Purpose: : Hereditary forms of retinal degeneration including diseases such as retinitis pigmentosa (RP), Leber congenital amaurosis (LCA), Usher syndrome, and cone-rod dystrophy are genetically heterogeneous. The genetic causes of many cases of recessive retinal degenerations remain unidentified. The purpose of this study is to use homozygosity mapping in consanguineous families to identify novel genes or mutations in recessive retinal degenerations.

Methods: : We ascertained 7 consanguineous families with two or more affected family members. In addition, we identified two non-consanguineous families with two affected individuals in which all four grandparents of the index patient shared the same ethnic background. The families include 3 with LCA, 3 with autosomal recessive RP (ARRP), and 1 each with either cone-rod dystrophy, Usher syndrome type I, or probable Goldmann-Favre syndrome. We performed a genome-wide screen of single nucleotide polymorphisms (SNPs) using The GeneChip Human Mapping 250K Array (Affymetrix) for all affected family members. Data from the SNP microarray was analyzed using the software dCHIP to identify all regions of homozygosity shared by affected siblings.

Results: : One to 8 shared homozygous genomic regions were identfied among these families with sizes ranging from 3.4 to 52Mb. A previously described retinal degeneration gene existed within a homozygous region in 6 of these families; CRB1 in 2 LCA families and an Usher family, LRAT in one ARRP family, CNGB1 in one ARRP family, and NR2E3 in the probable Goldmann-Favre family. The other 3 families do not have known retinal degeneration genes within the homozygous intervals. Sequencing of the CRB1 gene revealed the previously described mutation Val578Glu in one LCA family, a novel mutation Ser487Pro in the other LCA family, and no mutation in the Usher family. Sequencing of NR2E3 revealed the mutation IVS1-2A>C confirming the diagnosis of Goldmann-Favre syndrome in this family. No mutation was found in the LRAT gene in the ARRP family. Sequencing of CNGB1 in one family is ongoing.

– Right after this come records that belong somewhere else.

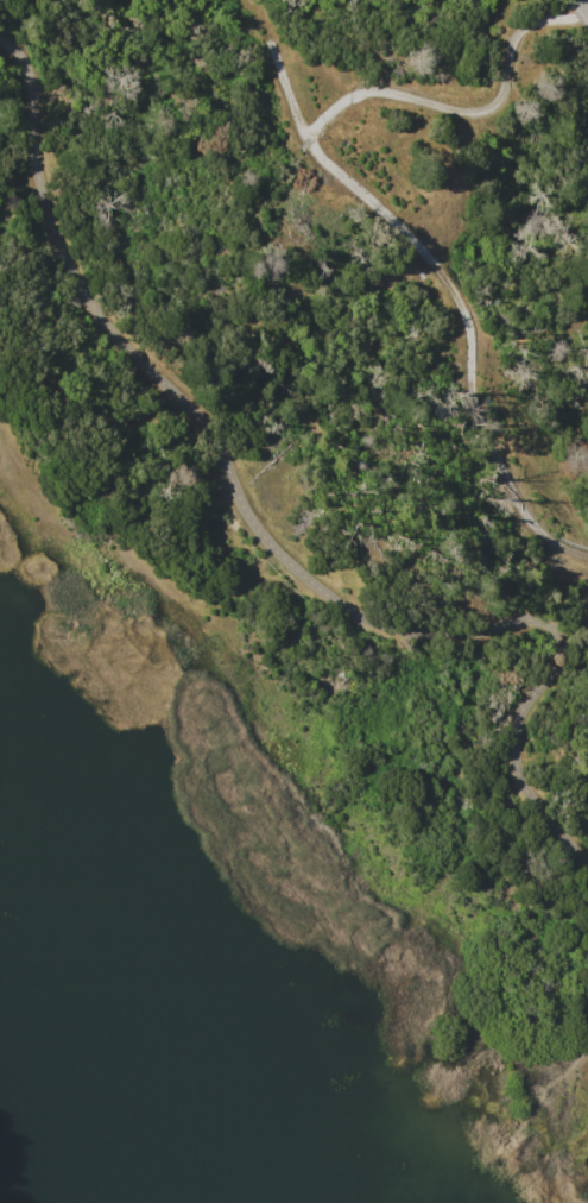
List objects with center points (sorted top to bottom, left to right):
road: (585, 3)
road: (464, 109)
road: (450, 288)
road: (266, 539)

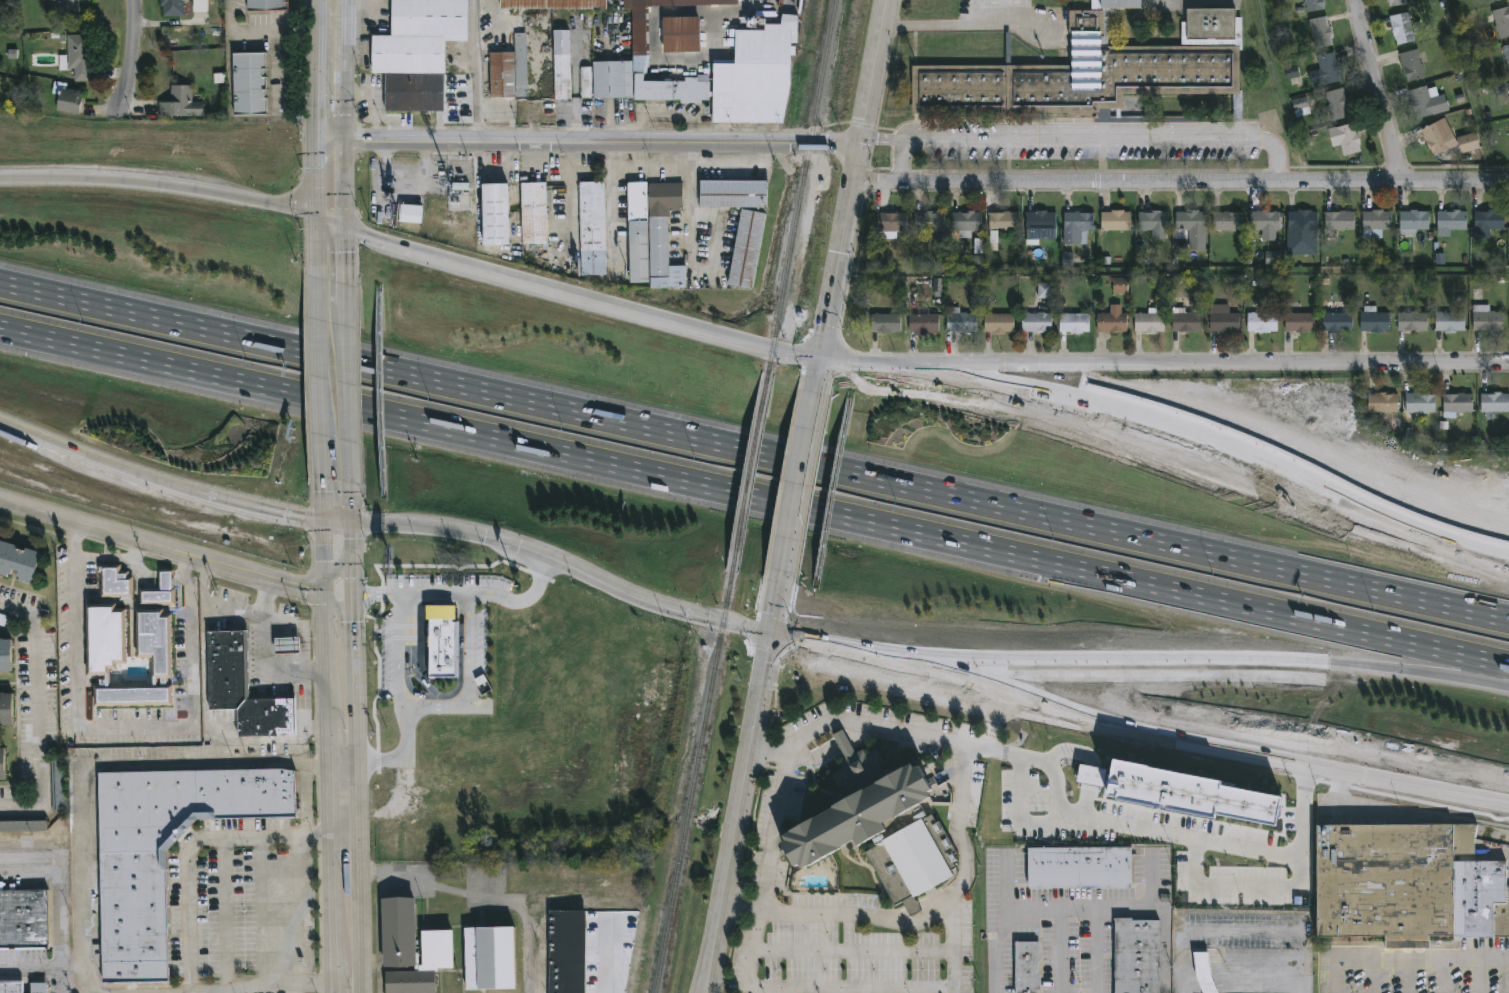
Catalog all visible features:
building: (1299, 0)
building: (1492, 0)
building: (1397, 2)
building: (555, 3)
building: (266, 4)
building: (1315, 5)
building: (172, 7)
building: (67, 8)
railway: (778, 9)
building: (1502, 21)
road: (958, 24)
building: (1404, 27)
building: (639, 31)
building: (1322, 31)
building: (681, 33)
building: (728, 35)
building: (417, 52)
building: (1506, 53)
building: (76, 56)
road: (132, 60)
building: (512, 62)
building: (562, 64)
building: (1412, 65)
building: (1327, 69)
road: (474, 70)
building: (1097, 71)
building: (755, 75)
building: (612, 79)
building: (248, 82)
building: (584, 82)
road: (1387, 89)
building: (66, 97)
building: (1508, 98)
road: (377, 101)
building: (1428, 101)
building: (180, 102)
building: (1338, 103)
building: (1301, 107)
road: (345, 111)
road: (1085, 132)
building: (1439, 136)
building: (1346, 138)
road: (314, 139)
traffic signals: (314, 140)
traffic signals: (345, 141)
road: (587, 141)
building: (1469, 141)
road: (901, 162)
road: (1181, 179)
road: (159, 184)
railway: (801, 187)
building: (733, 193)
road: (852, 196)
building: (534, 212)
building: (410, 213)
building: (493, 213)
traffic signals: (315, 218)
building: (1452, 219)
building: (929, 220)
building: (1003, 220)
building: (1116, 220)
building: (1154, 220)
building: (1228, 220)
building: (1265, 220)
building: (1340, 220)
building: (891, 222)
building: (966, 222)
building: (1414, 222)
building: (1488, 222)
traffic signals: (346, 223)
building: (1376, 223)
building: (1040, 226)
building: (1078, 227)
road: (363, 228)
building: (592, 228)
building: (1192, 228)
building: (638, 232)
building: (1302, 232)
building: (663, 235)
building: (993, 237)
building: (978, 246)
building: (746, 248)
road: (345, 253)
building: (1273, 258)
building: (1068, 259)
building: (1120, 285)
building: (937, 288)
building: (1044, 291)
road: (345, 295)
road: (616, 300)
road: (149, 316)
building: (1223, 318)
building: (1486, 318)
building: (1112, 320)
building: (1375, 320)
building: (961, 321)
building: (1150, 321)
building: (1338, 321)
building: (1413, 321)
building: (1450, 321)
building: (886, 322)
building: (999, 322)
building: (1037, 322)
building: (1187, 322)
building: (1262, 322)
building: (1299, 322)
building: (924, 323)
building: (1074, 323)
road: (344, 360)
road: (147, 361)
traffic signals: (820, 363)
road: (1193, 366)
road: (320, 377)
road: (348, 394)
building: (1383, 402)
building: (1495, 402)
building: (1419, 403)
building: (1459, 403)
road: (342, 404)
road: (1173, 430)
road: (95, 457)
railway: (749, 474)
road: (798, 481)
road: (949, 495)
road: (324, 499)
road: (259, 507)
traffic signals: (325, 522)
traffic signals: (352, 522)
road: (352, 533)
road: (949, 539)
road: (508, 542)
road: (1431, 546)
road: (176, 551)
building: (18, 561)
road: (134, 567)
road: (179, 577)
road: (166, 580)
building: (115, 583)
traffic signals: (355, 585)
traffic signals: (324, 587)
building: (159, 591)
road: (465, 593)
road: (777, 602)
road: (325, 620)
road: (726, 621)
road: (355, 627)
road: (305, 629)
traffic signals: (772, 633)
building: (105, 636)
road: (799, 640)
building: (443, 642)
road: (468, 643)
building: (286, 646)
road: (402, 649)
building: (5, 655)
road: (262, 656)
road: (1092, 661)
road: (1434, 674)
building: (243, 690)
road: (438, 704)
building: (6, 709)
road: (38, 711)
road: (356, 714)
road: (117, 727)
road: (890, 729)
road: (328, 740)
road: (1163, 744)
road: (403, 752)
road: (1070, 752)
road: (343, 761)
building: (2, 765)
building: (1092, 775)
road: (1091, 777)
road: (1056, 779)
road: (82, 780)
railway: (693, 782)
building: (59, 786)
building: (1190, 794)
road: (306, 798)
road: (1085, 808)
road: (740, 813)
building: (23, 826)
building: (879, 828)
road: (344, 834)
road: (358, 835)
road: (1155, 836)
building: (162, 851)
building: (1080, 868)
road: (332, 873)
road: (189, 878)
building: (1388, 882)
road: (1006, 883)
road: (1238, 886)
road: (58, 888)
road: (482, 895)
building: (1479, 899)
road: (1148, 903)
road: (741, 906)
parking lot: (240, 909)
road: (297, 912)
road: (1053, 912)
road: (260, 913)
road: (225, 914)
road: (856, 918)
building: (22, 919)
road: (1242, 931)
building: (399, 932)
road: (359, 951)
building: (566, 951)
road: (1060, 952)
road: (610, 956)
building: (1137, 956)
road: (1405, 958)
building: (488, 959)
building: (425, 965)
parking lot: (23, 967)
building: (1027, 968)
road: (42, 969)
building: (1204, 973)
road: (1407, 975)
road: (1444, 975)
road: (1480, 975)
road: (1370, 976)
parking lot: (1405, 978)
road: (274, 987)
building: (10, 988)
building: (38, 988)
road: (856, 988)
road: (335, 989)
road: (205, 990)
road: (298, 990)
road: (955, 990)

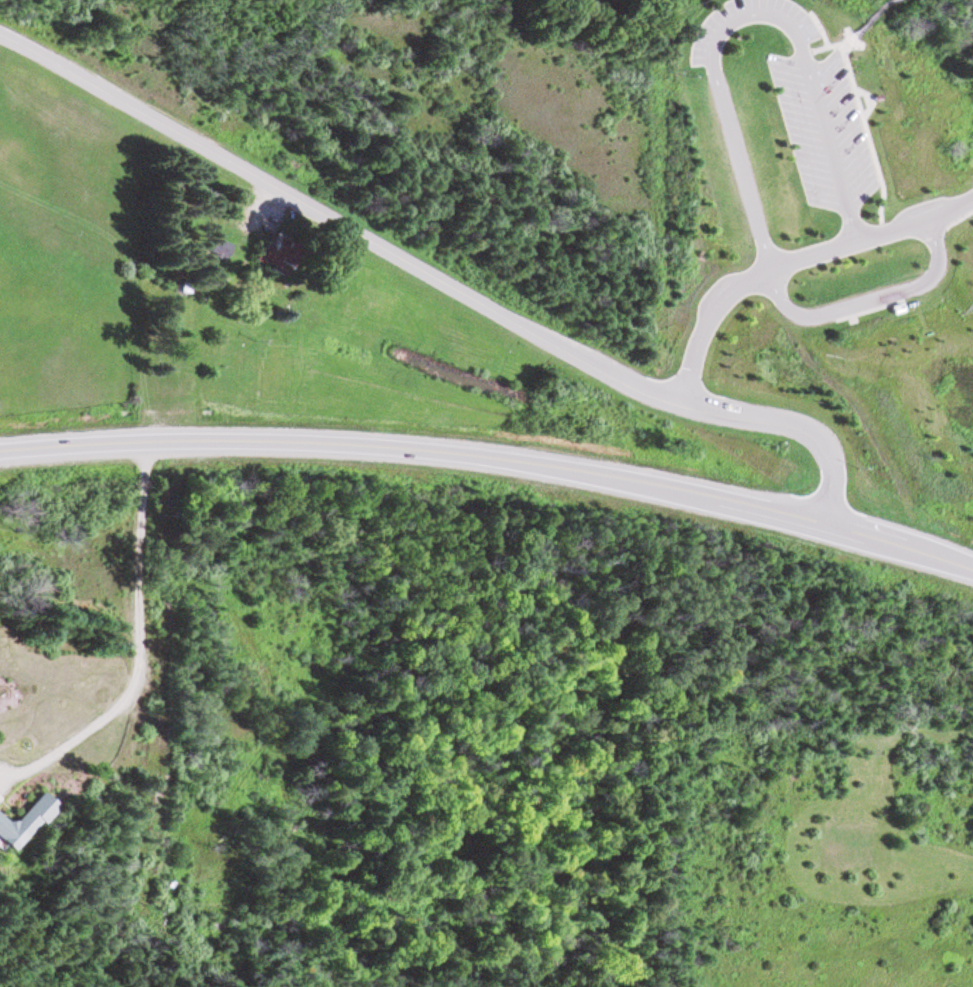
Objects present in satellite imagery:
road: (744, 19)
road: (820, 28)
parking lot: (799, 30)
road: (847, 37)
building: (874, 95)
road: (869, 99)
road: (863, 117)
parking lot: (826, 132)
parking lot: (926, 210)
road: (791, 263)
road: (436, 280)
parking lot: (722, 295)
road: (866, 304)
building: (895, 306)
road: (871, 308)
road: (492, 461)
road: (144, 653)
building: (26, 823)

Conclusions: : Using homozygosity mapping we identified 2 families with mutations in CRB1 and one family with a mutation in NR2E3. The CRB1 mutation Ser487Pro is novel. At least 5 of the families do not carry a mutation in a known gene and are likely to harbor mutations in novel disease genes. Sequencing of candidate genes in the detected homozygous regions is ongoing.